WORK REQUEST 1
From the patch review about drive mirroring, print everything from "So I suppose" down to "qmp_drive_mirror(DriveMirror *arg, Error **errp)".
WORK REQUEST 2
In the drive-mirror patch review, what does the changed line assign to source in place of backing_bs(bs)?
WORK REQUEST 3
Continue the drive-mirror patch review from the point where it stops.
TEXT FOR ANALYSIS: Begin
Hm.  I’d document it for @replaces.  But what would I write?  “By
default, @device is replaced, though implicitly created nodes on it are
kept”?

I feel bad about referencing implicit nodes, especially if our plan is
to remove them anyway.  OTOH, if I dropped special handling of implicit
nodes here, I should probably drop it in the whole series.  And I don’t
feel like that’s right as long as we haven’t actually removed implicit
nodes.

So I suppose I’ll go for the documentation addendum? :-/

>>      aio_context = bdrv_get_aio_context(bs);
>>      aio_context_acquire(aio_context);
>>  
>> @@ -3934,8 +3945,14 @@ void qmp_drive_mirror(DriveMirror *arg, Error **errp)
>>      }
>>  
>>      flags = bs->open_flags | BDRV_O_RDWR;
>> -    source = backing_bs(bs);
>> +    source = bdrv_filtered_cow_bs(unfiltered_bs);
>>      if (!source && arg->sync == MIRROR_SYNC_MODE_TOP) {
>> +        if (bdrv_filtered_bs(unfiltered_bs)) {
>> +            /* @unfiltered_bs is an explicit filter */
>> +            error_setg(errp, "Cannot perform sync=top mirror through an "
TEXT FOR ANALYSIS: End
DATA SHOWN: Begin
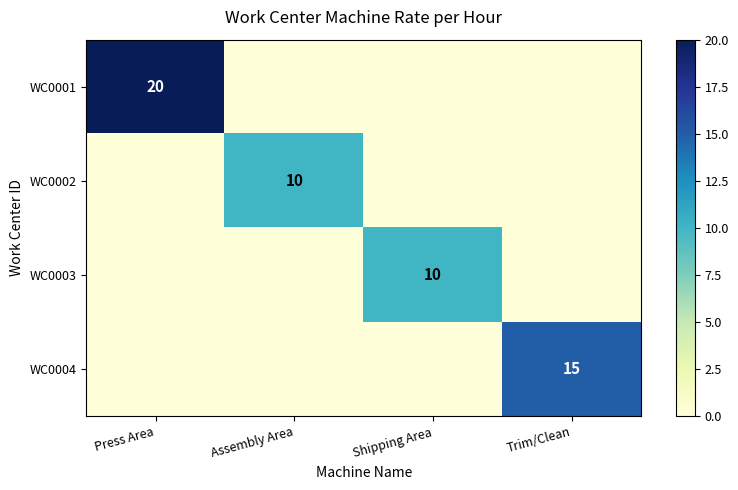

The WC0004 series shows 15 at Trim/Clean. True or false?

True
DATA SHOWN: End
TASK RESPONSE 1
So I suppose I’ll go for the documentation addendum? :-/

>>      aio_context = bdrv_get_aio_context(bs);
>>      aio_context_acquire(aio_context);
>>  
>> @@ -3934,8 +3945,14 @@ void qmp_drive_mirror(DriveMirror *arg, Error **errp)

TASK RESPONSE 2
bdrv_filtered_cow_bs(unfiltered_bs)

TASK RESPONSE 3
>> +                       "explicitly added filter node on the source");
>> +            goto out;
>> +        }
>>          arg->sync = MIRROR_SYNC_MODE_FULL;
>>      }
>>      if (arg->sync == MIRROR_SYNC_MODE_NONE) {
>> @@ -3954,6 +3971,9 @@ void qmp_drive_mirror(DriveMirror *arg, Error **errp)
>>                               " named node of the graph");
>>              goto out;
>>          }
>> +        replaces_node_name = arg->replaces;
>> +    } else if (unfiltered_bs != bs) {
>> +        replaces_node_name = unfiltered_bs->node_name;
>>      }
>>  
>>      if (arg->mode == NEW_IMAGE_MODE_ABSOLUTE_PATHS) {
>> @@ -3973,6 +3993,9 @@ void qmp_drive_mirror(DriveMirror *arg, Error **errp)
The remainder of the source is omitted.